As I say, it is well known that deer are excellent hosts for the tick. Like the noble Lord, Lord Patel, I live in Perthshire and I regularly have to pick ticks off myself that I contract in the garden, which is frequently visited by deer. But—this is an important point—the ticks are almost always at the larval stage; they are tiny, pinhead-sized larvae which do not transmit Lyme disease.

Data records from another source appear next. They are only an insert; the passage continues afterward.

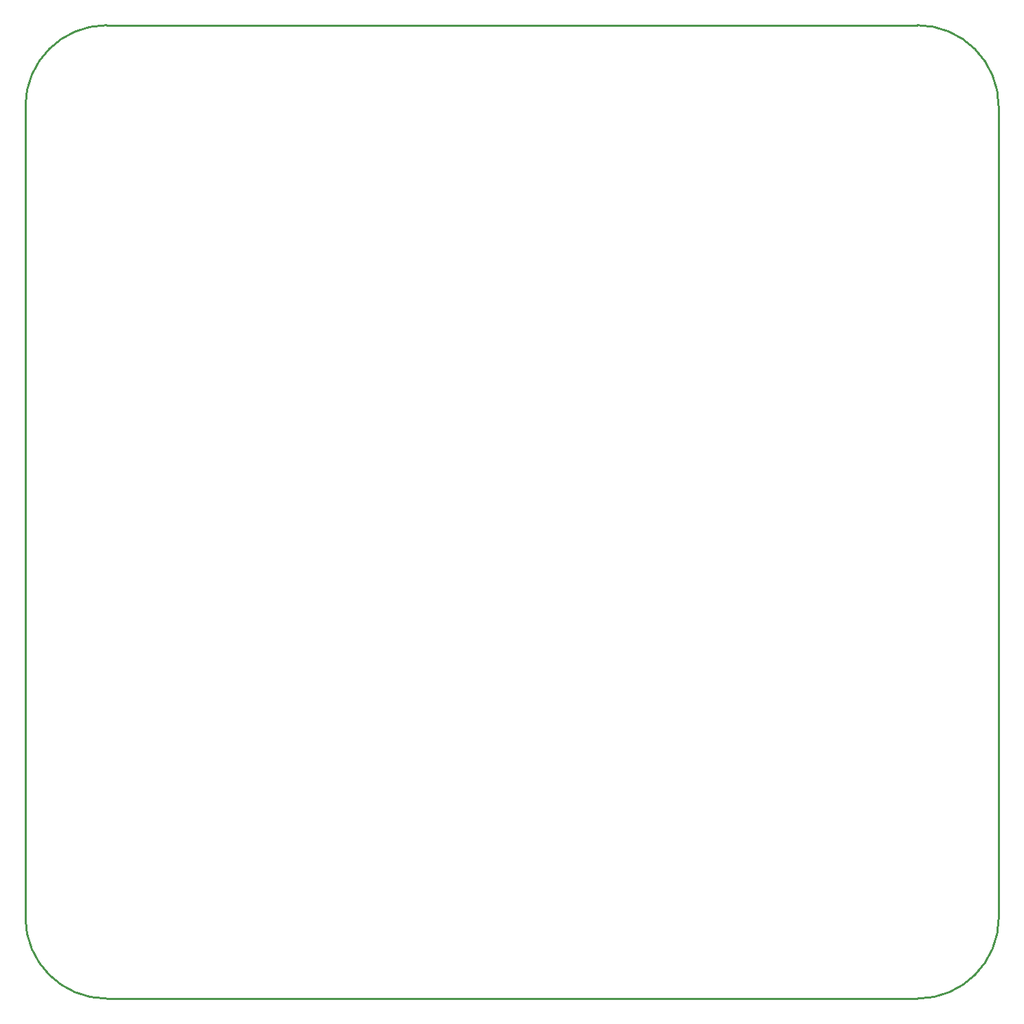
<source format=gko>
G04 Layer: BoardOutlineLayer*
G04 EasyEDA v6.5.15, 2022-09-22 11:34:21*
G04 4b7f6f8434e74b0d931dc7ec5f8e676b,5f190de28158457892684f41c71a4f21,10*
G04 Gerber Generator version 0.2*
G04 Scale: 100 percent, Rotated: No, Reflected: No *
G04 Dimensions in millimeters *
G04 leading zeros omitted , absolute positions ,4 integer and 5 decimal *
%FSLAX45Y45*%
%MOMM*%

%ADD10C,0.2540*%
D10*
X0Y-14025369D02*
G01*
X0Y-4025392D01*
X1000000Y-3025396D02*
G01*
X10999972Y-3025396D01*
X11999973Y-4025392D02*
G01*
X11999973Y-14025369D01*
X10999972Y-15025370D02*
G01*
X1000000Y-15025370D01*
G75*
G01*
X999998Y-15025370D02*
G02*
X0Y-14025372I0J999998D01*
G75*
G01*
X11999976Y-14025372D02*
G02*
X10999978Y-15025370I-999998J0D01*
G75*
G01*
X0Y-4025900D02*
G02*
X999998Y-3025902I999998J0D01*
G75*
G01*
X10998200Y-3025894D02*
G02*
X11998198Y-4025892I0J-999998D01*

%LPD*%
M02*

</source>
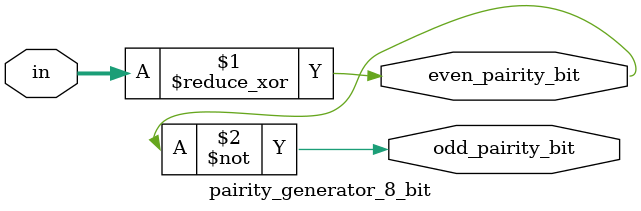
<source format=v>
`timescale 1ns / 1ps
module pairity_generator_8_bit(
    input [7:0] in,
    output even_pairity_bit,
    output odd_pairity_bit
    );

	assign even_pairity_bit = ^in;
	assign odd_pairity_bit = ~even_pairity_bit;

endmodule

</source>
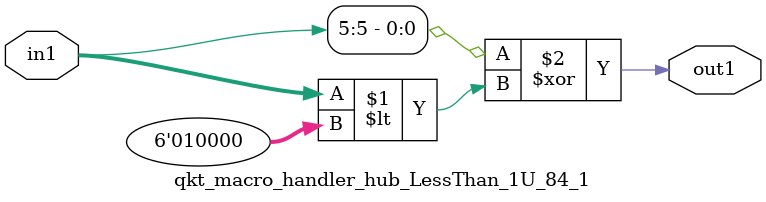
<source format=v>

`timescale 1ps / 1ps


module qkt_macro_handler_hub_LessThan_1U_84_1( in1, out1 );

    input [5:0] in1;
    output out1;

    
    // rtl_process:qkv_macro_handler_hub_LessThan_1U_11_1/qkv_macro_handler_hub_LessThan_1U_11_1_thread_1
    assign out1 = (in1[5] ^ in1 < 6'd16);

endmodule





</source>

It is during the larger nymphal and adult stages when the disease is transmitted, and these ticks are much less abundant than the larvae.

There are risks, but I would like to make the point that it would be a tragedy if people were dissuaded from enjoying the great benefits of the outdoors for fear of Lyme disease. Having said that, there is no doubt that it is a severe and debilitating disease if it is not diagnosed and treated early. In the absence of a vaccine for humans, I suggest that the key to controlling it, as has been said by a number of noble Lords, is to ensure that GPs are aware of the threat and are thus able to instigate early diagnosis and treatment.

It is a fact that in western medicine GP training in zoonotic infections and parasitic diseases is very limited. That is for understandable reasons, and I am fully aware of the pressures on curriculum time in our undergraduate medical courses. None the less, what are the Government doing to encourage awareness among GPs of tick-borne infections? This is of course a matter for continuing professional development but there is also a role for the state, which bears the costs of undiagnosed and misdiagnosed cases that lead to severe and chronic disease.

Lyme disease is a good example of the “one health” concept, which recognises the connectivity between human and animal health, and indeed plant and environmental health. It is a concept embraced well by vets but, I suggest, is understood much less by our hard-pressed GPs. Pathogens do not recognise differences between humans and animals. With regard to zoonotic infections, those infections specifically transmitted between animals and humans and vice versa, such as the agent of Lyme disease, we need to ensure that our GPs are adequately aware of the hazards. That way we can prevent serious illness in people and reduce burdens on the hard-pressed NHS.